Sahih International:
And those who, when reminded of the verses of their Lord, do not fall upon them deaf and blind.
İngilizce:
Those who, when they are admonished with the Signs of their Lord, droop not down at them as if they were deaf or blind;
Azerbaycanca:
O kəslər ki, Rəbbinin ayələri zikr olunduğu vaxt özünü onlara qarşı kar və kor kimi aparmaz (əksinə, onlara cani-dildən qulaq asar);
Süleyman Ateş:
Ve kendilerine Rablerinin ayetleri hatırlatıldığı zaman onlara karşı sağır ve kör davranmazlar.
Diyanet Vakfı:
Kendilerine Rablerinin ayetleri hatırlatıldığında ise, onlara karşı sağır ve kör davranmazlar;
Erhan Aktaş:
Onlara, Rabblerinin âyetleri hatırlatıldığı zaman, onlara karşı kör ve sağırmış gibi görmezden gelmezler.
Kral Fahd:
Kendilerine Rablerinin âyetleri hatırlatıldığında ise, onlara karşı sağır ve kör davranmazlar,
Hasan Basri Çantay:
Onlar ki kendilerine Rabbinin âyetleri okunduğu (yahud onlara va´z ve nasıyhat edildiği) zaman bunlara karşı (münafıklar gibi) kör ve sağır (yıkılıb) düşmezler.
Muhammed Esed:
Ve onlar ki, kendilerine Rablerinin mesajları hatırlatıldığı zaman, körler(in) ve sağırlar(ın yaptığı) (gibi) (düşünüp anlamadan) onların üzerine üşüşmezler.
Gültekin Onan:
Onlar, kendilerine rablerinin ayetleri hatırlatıldığı zaman, onun üstünde sağır ve körler olarak kapanıp kalmayanlardır.
Ali Fikri Yavuz:
Onlar ki, Rablerinin ayetleriyle kendilerine öğüt verilince, sağır ve kör olarak bunların üzerine düşmezler (hakkı işiterek ve doğruyu görerek Allah’ın ayetlerine bağlanırlar)
Portekizce:
Aqueles que, quando lhes forem recordados os versículos do seu Senhor, não os ignorarem, como se fossem surdos oucegos,
İsveççe:
och som, när de erinras om sin Herres tecken, inte störtar ned, blinda och döva [som avgudadyrkarna inför sina gudabilder];
Farsça:
و آنان که وقتی به آیات پروردگارشان پندشان دهند، در برابر آن با حالت کری و کوری نمی افتند، [بلکه با گوش شنوا و چشم بصیرت به آن دل می دهند.]
Kürtçe:
وە کەسانێکن کاتێک ئامۆژگاری بکرێن بەئایەتەکانی پەروەردگاریان ناکەون بەسەریاندا بە کەڕی و کوێری
Özbekçe:
Уларга Роббиларининг оятлари эслатилганда, у(оят)ларга гунг ва кўрлардек ташланмаслар. (Роҳманнинг суюкли бандалари бутпараст мушрикларга ўхшаб, ўзлари англамаган нарсага ёпишиб олмайдилар.

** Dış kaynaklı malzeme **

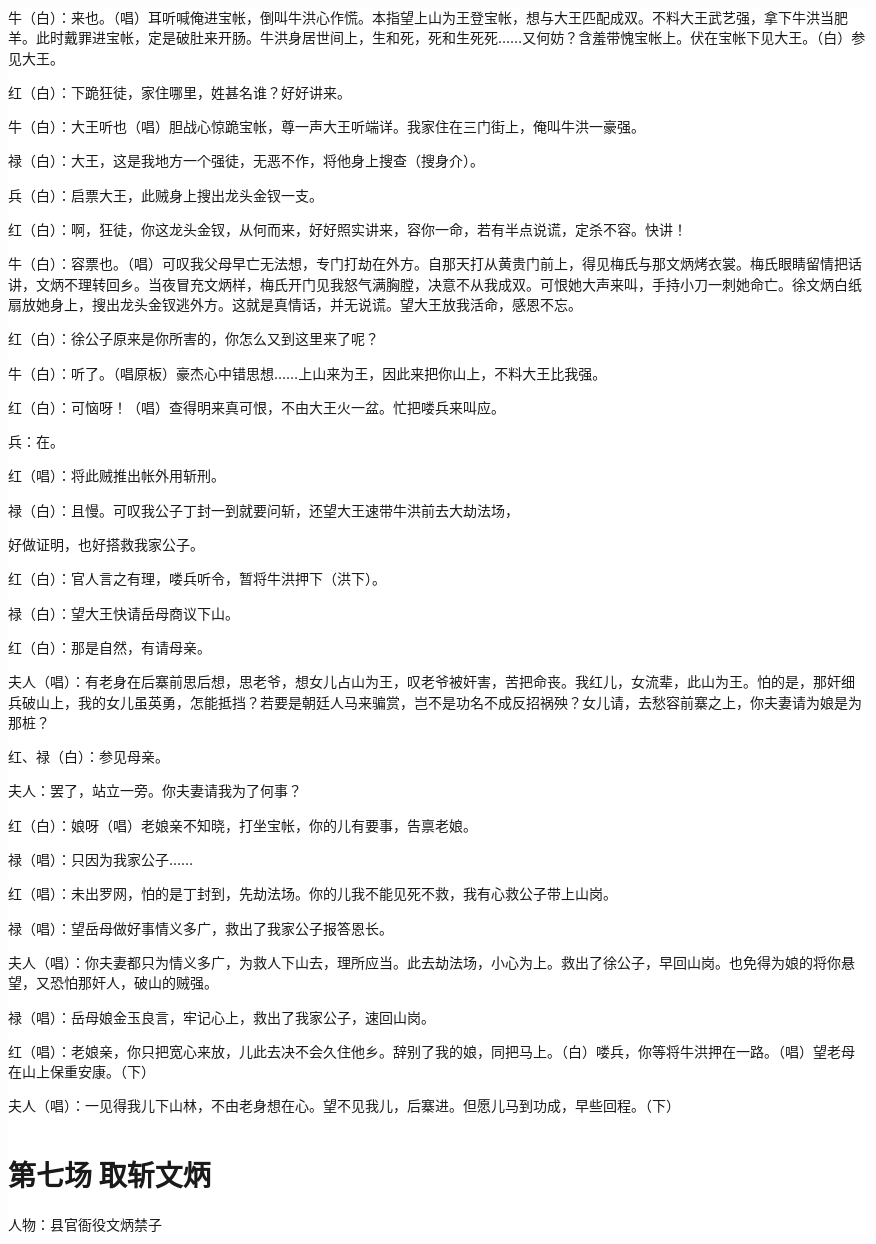 牛（白）：来也。（唱）耳听喊俺进宝帐，倒叫牛洪心作慌。本指望上山为王登宝帐，想与大王匹配成双。不料大王武艺强，拿下牛洪当肥羊。此时戴罪进宝帐，定是破肚来开肠。牛洪身居世间上，生和死，死和生死死……又何妨？含羞带愧宝帐上。伏在宝帐下见大王。（白）参见大王。

红（白）：下跪狂徒，家住哪里，姓甚名谁？好好讲来。

牛（白）：大王听也（唱）胆战心惊跪宝帐，尊一声大王听端详。我家住在三门街上，俺叫牛洪一豪强。

禄（白）：大王，这是我地方一个强徒，无恶不作，将他身上搜查（搜身介）。

兵（白）：启票大王，此贼身上搜出龙头金钗一支。

红（白）：啊，狂徒，你这龙头金钗，从何而来，好好照实讲来，容你一命，若有半点说谎，定杀不容。快讲！

牛（白）：容票也。（唱）可叹我父母早亡无法想，专门打劫在外方。自那天打从黄贵门前上，得见梅氏与那文炳烤衣裳。梅氏眼睛留情把话讲，文炳不理转回乡。当夜冒充文炳样，梅氏开门见我怒气满胸膛，决意不从我成双。可恨她大声来叫，手持小刀一刺她命亡。徐文炳白纸扇放她身上，搜出龙头金钗逃外方。这就是真情话，并无说谎。望大王放我活命，感恩不忘。

红（白）：徐公子原来是你所害的，你怎么又到这里来了呢？

牛（白）：听了。（唱原板）豪杰心中错思想……上山来为王，因此来把你山上，不料大王比我强。

红（白）：可恼呀！（唱）查得明来真可恨，不由大王火一盆。忙把喽兵来叫应。

兵：在。

红（唱）：将此贼推出帐外用斩刑。

禄（白）：且慢。可叹我公子丁封一到就要问斩，还望大王速带牛洪前去大劫法场，

好做证明，也好搭救我家公子。

红（白）：官人言之有理，喽兵听令，暂将牛洪押下（洪下）。

禄（白）：望大王快请岳母商议下山。

红（白）：那是自然，有请母亲。

夫人（唱）：有老身在后寨前思后想，思老爷，想女儿占山为王，叹老爷被奸害，苦把命丧。我红儿，女流辈，此山为王。怕的是，那奸细兵破山上，我的女儿虽英勇，怎能抵挡？若要是朝廷人马来骗赏，岂不是功名不成反招祸殃？女儿请，去愁容前寨之上，你夫妻请为娘是为那桩？

红、禄（白）：参见母亲。

夫人：罢了，站立一旁。你夫妻请我为了何事？

红（白）：娘呀（唱）老娘亲不知晓，打坐宝帐，你的儿有要事，告禀老娘。

禄（唱）：只因为我家公子……

红（唱）：未出罗网，怕的是丁封到，先劫法场。你的儿我不能见死不救，我有心救公子带上山岗。

禄（唱）：望岳母做好事情义多广，救出了我家公子报答恩长。

夫人（唱）：你夫妻都只为情义多广，为救人下山去，理所应当。此去劫法场，小心为上。救出了徐公子，早回山岗。也免得为娘的将你悬望，又恐怕那奸人，破山的贼强。

禄（唱）：岳母娘金玉良言，牢记心上，救出了我家公子，速回山岗。

红（唱）：老娘亲，你只把宽心来放，儿此去决不会久住他乡。辞别了我的娘，同把马上。（白）喽兵，你等将牛洪押在一路。（唱）望老母在山上保重安康。（下）

夫人（唱）：一见得我儿下山林，不由老身想在心。望不见我儿，后寨进。但愿儿马到功成，早些回程。（下）

# 第七场 取斩文炳

人物：县官衙役文炳禁子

Мушриклар сохта худоларига худди кўр ва карқулоқдек билиб-билмай, кўриб-кўрмай, эшитиб-эшитмай ёпишиб оладилар. Агар улар «худо»ларининг нима эканлигини билганларида, кўрганларида ва эшитганларида, ҳеч қачон уларга ибодат қилмас эдилар.)
Malayca:
Dan juga mereka (yang diredhai Allah itu ialah orang-orang) yang apabila diberi peringatan dengan ayat-ayat keterangan Tuhan mereka, tidaklah mereka tunduk mendengarnya secara orang-orang yang pekak dan buta.
Arnavutça:
dhe ata, të cilët, kur të përkujtohen me argumentet e Zotit të tyre, nuk binë para tyre, as të shurdhër as të verbër (por dëgjojnë e meditojnë);
Bulgarca:
и които, ако им се напомнят знаменията на техния Господ, не остават пред тях глухи и слепи;
Sırpça:
и они који, када буду опоменути доказима свога Господара, ни глуви ни слепи на њих не остану;
Çekçe:
a ti, kdož k připomenutí znamení Pána svého nezůstávají lhostejní, jako by byli hluší a slepí,
Urduca:
جنہیں اگر اُن کے رب کی آیات سنا کر نصیحت کی جاتی ہے تو وہ اس پر اندھے اور بہرے بن کر نہیں رہ جاتے
Tacikçe:
Ва онон, ки чун ба оёти Парвардигорашон пандашон диҳанд, дар баробари он чун карону кӯрон набошанд.
Tatarca:
Янә алар Раббыларының вәгазьләрен ишетсәләр сукырлыкка вә саңгыраулыкка сабышмаслар, бәлки бик ихлас тыңнарлар.
Endonezyaca:
Dan orang-orang yang apabila diberi peringatan dengan ayat-ayat Tuhan mereka, mereka tidaklah menghadapinya sebagai orang-orang yang tuli dan buta.
Amharca:
እነዚያም በጌታቸው አንቀጾች በተገሰጹ ጊዜ (የተረዱ ተቀባዮች ኾነው እንጂ) ደንቆሮዎችና ዕውሮች ኾነው በእርሷ ላይ የማይደፉት ናቸው፡፡
Tamilce:
இன்னும், அவர்கள் தங்கள் இறைவனின் வசனங்களைக் கொண்டு உபதேசம் செய்யப்பட்டார்களேயானால் அவற்றின் மீது செவிடர்களாக, குருடர்களாக விழமாட்டார்கள். (அவற்றைக் கேட்டு உடனே பயன் பெறுவார்கள்.)
Korece:
주님의 말씀으로 가르침을 받을 때 귀머거리나 소경처럼 소 홀히 하지 않는 자들이며
Vietnamca:
Họ là những người khi được nhắc về những Lời Mặc Khải của Thượng Đế của họ thì họ không gục đầu tỏ vẻ tai điếc mắt mù.